Malheureusement nous sommes si profondément déchus, si entièrement « vendus au péché, » que notre entendement lui-même en est obscurcij. Jugeant de la nature humaine vraie d’après l’état où cette nature a été réduite en nous par le péché, nous ne pouvons entendre parler de l’existence de la tentation, sans admettre aussitôt qu’il y a eu péché du cœur, ni de progrès moral sans voir aussitôt dans ce fait un progrès du mal au bien. — Tel n’a certes pas été le cas pour Jésus ; mais aussi tel n’est nécessairement le cas que pour la nature, nous ne disons pas de l’homme, mais de l’homme déchu, de l’homme anormal, du pécheur.
j – Éphésiens 4.18, 23.
Or, nous le savons, Christ n’était pas tel : Christ n’a pas péché. Au contraire, toute victoire étant chez lui entière, absolue, sincère, elle ne s’est pas répétée dans sa vie. Chaque pas en avant a aussi été un pas définitif : si nous y regardons de près, nous ne le voyons tenté qu’une fois par les trois grandes convoitises, qu’une fois par la fatigue, qu’une fois par la séduction des affections terrestres, qu’une fois par la faiblesse de la chair et par la terreur.

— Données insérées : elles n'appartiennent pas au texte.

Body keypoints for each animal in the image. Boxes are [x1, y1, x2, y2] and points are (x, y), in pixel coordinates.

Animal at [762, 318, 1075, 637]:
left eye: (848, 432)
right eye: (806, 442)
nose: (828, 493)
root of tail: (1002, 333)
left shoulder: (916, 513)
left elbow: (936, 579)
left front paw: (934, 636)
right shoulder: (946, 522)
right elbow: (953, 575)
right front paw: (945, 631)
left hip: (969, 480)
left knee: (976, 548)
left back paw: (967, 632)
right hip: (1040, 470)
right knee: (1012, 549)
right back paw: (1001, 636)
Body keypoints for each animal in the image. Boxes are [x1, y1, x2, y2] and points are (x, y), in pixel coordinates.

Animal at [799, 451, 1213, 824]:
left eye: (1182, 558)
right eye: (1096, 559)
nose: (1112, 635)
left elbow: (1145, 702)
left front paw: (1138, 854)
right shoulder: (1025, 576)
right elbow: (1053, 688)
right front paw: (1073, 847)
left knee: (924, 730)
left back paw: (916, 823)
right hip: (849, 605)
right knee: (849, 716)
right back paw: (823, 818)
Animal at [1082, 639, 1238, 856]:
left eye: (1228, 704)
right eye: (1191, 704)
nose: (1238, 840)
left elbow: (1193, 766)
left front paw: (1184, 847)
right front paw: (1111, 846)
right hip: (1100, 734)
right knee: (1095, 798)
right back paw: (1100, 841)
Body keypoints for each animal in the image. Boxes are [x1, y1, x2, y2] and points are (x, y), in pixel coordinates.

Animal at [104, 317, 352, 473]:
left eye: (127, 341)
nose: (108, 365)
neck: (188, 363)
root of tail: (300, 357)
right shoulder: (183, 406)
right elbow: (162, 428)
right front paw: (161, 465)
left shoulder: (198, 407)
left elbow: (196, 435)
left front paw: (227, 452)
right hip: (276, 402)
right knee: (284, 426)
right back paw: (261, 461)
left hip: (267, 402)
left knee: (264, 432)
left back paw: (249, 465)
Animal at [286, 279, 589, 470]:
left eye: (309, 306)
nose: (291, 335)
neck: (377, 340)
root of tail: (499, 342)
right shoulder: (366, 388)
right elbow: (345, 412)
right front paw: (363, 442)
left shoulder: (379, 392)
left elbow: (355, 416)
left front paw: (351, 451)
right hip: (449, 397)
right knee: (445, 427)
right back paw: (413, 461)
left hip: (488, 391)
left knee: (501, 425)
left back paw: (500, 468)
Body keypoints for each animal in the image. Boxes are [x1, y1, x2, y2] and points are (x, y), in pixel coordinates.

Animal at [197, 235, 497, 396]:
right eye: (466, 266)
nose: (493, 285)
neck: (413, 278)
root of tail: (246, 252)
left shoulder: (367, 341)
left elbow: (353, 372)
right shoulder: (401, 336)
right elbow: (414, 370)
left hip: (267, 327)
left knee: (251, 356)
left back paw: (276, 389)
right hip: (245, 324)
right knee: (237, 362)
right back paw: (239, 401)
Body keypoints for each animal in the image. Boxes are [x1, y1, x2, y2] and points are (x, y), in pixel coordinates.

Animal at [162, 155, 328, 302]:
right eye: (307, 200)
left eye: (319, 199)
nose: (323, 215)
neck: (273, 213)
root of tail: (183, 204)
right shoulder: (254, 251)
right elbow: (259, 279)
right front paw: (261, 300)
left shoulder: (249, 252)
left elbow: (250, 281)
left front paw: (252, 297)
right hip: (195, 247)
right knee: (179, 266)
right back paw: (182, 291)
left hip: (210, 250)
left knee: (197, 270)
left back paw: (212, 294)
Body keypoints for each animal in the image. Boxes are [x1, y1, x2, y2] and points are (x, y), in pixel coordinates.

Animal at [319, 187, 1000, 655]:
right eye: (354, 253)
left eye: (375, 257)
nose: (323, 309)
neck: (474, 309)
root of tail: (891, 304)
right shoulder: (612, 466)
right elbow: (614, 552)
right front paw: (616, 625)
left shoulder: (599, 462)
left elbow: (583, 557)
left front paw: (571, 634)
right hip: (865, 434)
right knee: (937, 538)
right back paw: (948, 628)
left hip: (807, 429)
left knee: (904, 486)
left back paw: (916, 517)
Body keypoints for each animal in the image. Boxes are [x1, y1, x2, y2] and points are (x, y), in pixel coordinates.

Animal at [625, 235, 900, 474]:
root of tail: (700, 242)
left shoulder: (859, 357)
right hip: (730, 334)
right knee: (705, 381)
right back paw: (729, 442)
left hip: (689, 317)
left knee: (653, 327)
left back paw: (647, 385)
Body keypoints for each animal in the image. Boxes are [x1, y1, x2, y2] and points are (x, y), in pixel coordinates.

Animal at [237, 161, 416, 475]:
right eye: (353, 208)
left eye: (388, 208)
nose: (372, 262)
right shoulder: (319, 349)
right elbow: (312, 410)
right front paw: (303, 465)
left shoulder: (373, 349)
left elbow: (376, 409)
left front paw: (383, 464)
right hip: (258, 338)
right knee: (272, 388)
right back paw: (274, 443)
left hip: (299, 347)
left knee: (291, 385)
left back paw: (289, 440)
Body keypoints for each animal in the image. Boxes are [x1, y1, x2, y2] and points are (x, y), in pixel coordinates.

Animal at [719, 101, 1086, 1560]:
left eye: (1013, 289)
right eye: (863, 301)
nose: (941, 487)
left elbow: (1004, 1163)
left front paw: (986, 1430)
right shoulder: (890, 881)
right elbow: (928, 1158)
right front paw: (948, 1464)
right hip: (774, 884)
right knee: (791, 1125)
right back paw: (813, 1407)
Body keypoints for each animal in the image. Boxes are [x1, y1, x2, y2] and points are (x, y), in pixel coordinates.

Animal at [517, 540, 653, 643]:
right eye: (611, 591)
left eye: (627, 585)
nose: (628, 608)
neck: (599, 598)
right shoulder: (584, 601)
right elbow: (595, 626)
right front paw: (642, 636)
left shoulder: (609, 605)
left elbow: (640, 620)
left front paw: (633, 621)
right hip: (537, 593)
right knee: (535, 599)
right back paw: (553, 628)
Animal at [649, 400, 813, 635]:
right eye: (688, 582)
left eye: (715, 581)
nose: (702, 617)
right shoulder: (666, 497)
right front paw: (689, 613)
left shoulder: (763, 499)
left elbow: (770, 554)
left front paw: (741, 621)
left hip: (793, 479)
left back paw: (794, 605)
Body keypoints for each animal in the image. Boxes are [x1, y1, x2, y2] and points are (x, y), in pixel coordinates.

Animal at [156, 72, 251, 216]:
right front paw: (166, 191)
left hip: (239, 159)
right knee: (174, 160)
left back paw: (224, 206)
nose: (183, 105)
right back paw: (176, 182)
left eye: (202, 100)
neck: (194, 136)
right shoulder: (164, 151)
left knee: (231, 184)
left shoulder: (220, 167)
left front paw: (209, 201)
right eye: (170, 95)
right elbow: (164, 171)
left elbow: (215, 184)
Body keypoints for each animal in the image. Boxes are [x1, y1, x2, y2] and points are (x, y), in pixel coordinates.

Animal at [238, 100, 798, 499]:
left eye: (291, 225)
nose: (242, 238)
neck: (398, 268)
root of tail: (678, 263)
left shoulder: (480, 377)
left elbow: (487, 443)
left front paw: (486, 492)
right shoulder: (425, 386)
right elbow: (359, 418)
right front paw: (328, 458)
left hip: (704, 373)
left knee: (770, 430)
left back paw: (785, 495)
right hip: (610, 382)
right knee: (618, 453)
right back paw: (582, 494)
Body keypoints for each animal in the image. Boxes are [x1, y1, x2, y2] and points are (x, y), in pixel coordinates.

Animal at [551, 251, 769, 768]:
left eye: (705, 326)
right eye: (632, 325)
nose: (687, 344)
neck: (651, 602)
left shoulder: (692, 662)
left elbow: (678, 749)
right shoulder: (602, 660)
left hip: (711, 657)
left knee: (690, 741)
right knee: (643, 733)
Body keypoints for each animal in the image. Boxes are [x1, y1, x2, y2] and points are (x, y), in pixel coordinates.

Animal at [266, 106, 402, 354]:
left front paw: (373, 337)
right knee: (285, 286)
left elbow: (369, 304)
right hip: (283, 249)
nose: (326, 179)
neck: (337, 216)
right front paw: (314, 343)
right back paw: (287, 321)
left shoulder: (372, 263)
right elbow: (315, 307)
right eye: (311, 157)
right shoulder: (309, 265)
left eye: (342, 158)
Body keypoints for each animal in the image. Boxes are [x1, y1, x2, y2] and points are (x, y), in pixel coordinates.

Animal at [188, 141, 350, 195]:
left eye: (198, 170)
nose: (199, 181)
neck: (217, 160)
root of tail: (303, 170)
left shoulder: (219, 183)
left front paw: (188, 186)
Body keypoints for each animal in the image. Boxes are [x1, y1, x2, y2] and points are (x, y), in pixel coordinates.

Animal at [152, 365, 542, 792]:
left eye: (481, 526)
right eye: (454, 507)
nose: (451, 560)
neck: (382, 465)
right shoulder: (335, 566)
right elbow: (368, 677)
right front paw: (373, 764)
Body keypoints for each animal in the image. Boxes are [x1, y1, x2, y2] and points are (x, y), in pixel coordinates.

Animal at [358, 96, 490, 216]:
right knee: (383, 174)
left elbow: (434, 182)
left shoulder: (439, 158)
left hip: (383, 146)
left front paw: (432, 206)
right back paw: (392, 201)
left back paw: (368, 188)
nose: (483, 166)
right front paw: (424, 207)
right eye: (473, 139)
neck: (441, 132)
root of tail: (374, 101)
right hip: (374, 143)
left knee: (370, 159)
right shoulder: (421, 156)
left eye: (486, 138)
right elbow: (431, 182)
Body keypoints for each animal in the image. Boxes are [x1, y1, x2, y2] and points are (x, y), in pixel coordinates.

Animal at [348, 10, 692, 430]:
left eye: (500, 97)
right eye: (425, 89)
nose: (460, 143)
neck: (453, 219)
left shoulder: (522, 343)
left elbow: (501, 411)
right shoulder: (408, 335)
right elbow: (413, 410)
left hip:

Si donc l’Evangile nous montre en Jésus un simple homme, il ne nous fait nullement voir en lui un homme comme nous. Lorsque l’Apôtre dit qu’il fut « semblable à nous en toutes choses excepté le péché, » cela ne veut point dire que Jésus fut ce qu’aurait été l’un de nous dont on serait en droit d’assurer qu’il n’eût jamais commis aucun péché. Nullement ! même alors, cet homme impossible eût eu en lui une nature déchue et détournée de son origine. Lorsque l’Evangile nous enseigne que Jésus a été sans péché, ce qu’il veut dire par là, c’est que l’élément du péché, avec toutes les conséquences qu’entraîne, pour l’organisme spirituel et sensible de l’être humain, la présence de cet élément dans son centre, n’a pas été admis dans sa nature d’homme, laquelle s’est maintenue pure, normale, et capable par conséquent d’exercer tous les pouvoirs dont il avait plu au Créateur d’enrichir cette nature au jour où il conçut la pensée de l’homme.
Et si telle est l’image qui ressort pour nous de l’étude des faits de la vie de Jésus, c’est aussi là le résultat auquel nous conduit celle de ses paroles.